**Directions**. Retype exactly the stretch of lines that begins at the line containing "X241000000Y-16000000D01*" and ends at the last line of the data, with no other lines.

**Records for this exercise**.
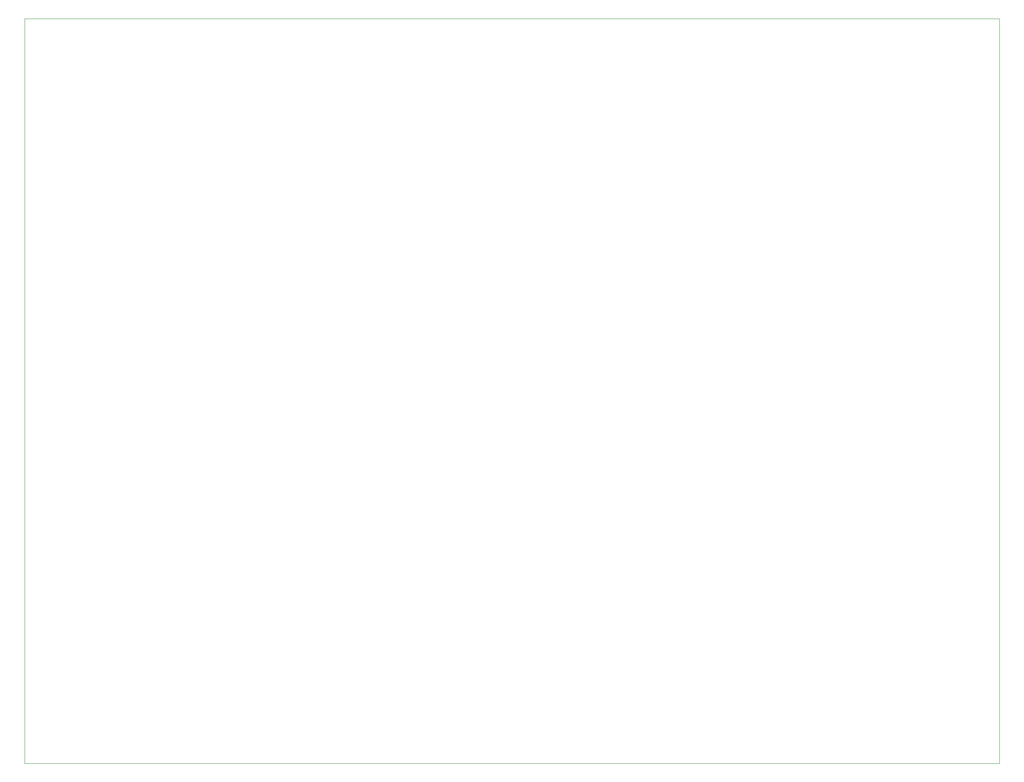
<source format=gbr>
%TF.GenerationSoftware,KiCad,Pcbnew,8.0.2-1*%
%TF.CreationDate,2024-08-04T09:43:41-04:00*%
%TF.ProjectId,stack_controller,73746163-6b5f-4636-9f6e-74726f6c6c65,rev?*%
%TF.SameCoordinates,Original*%
%TF.FileFunction,Profile,NP*%
%FSLAX46Y46*%
G04 Gerber Fmt 4.6, Leading zero omitted, Abs format (unit mm)*
G04 Created by KiCad (PCBNEW 8.0.2-1) date 2024-08-04 09:43:41*
%MOMM*%
%LPD*%
G01*
G04 APERTURE LIST*
%TA.AperFunction,Profile*%
%ADD10C,0.050000*%
%TD*%
G04 APERTURE END LIST*
D10*
X33000000Y-16000000D02*
X241000000Y-16000000D01*
X241000000Y-175000000D01*
X33000000Y-175000000D01*
X33000000Y-16000000D01*
M02*

</source>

**Response area**.
X241000000Y-16000000D01*
X241000000Y-175000000D01*
X33000000Y-175000000D01*
X33000000Y-16000000D01*
M02*

</source>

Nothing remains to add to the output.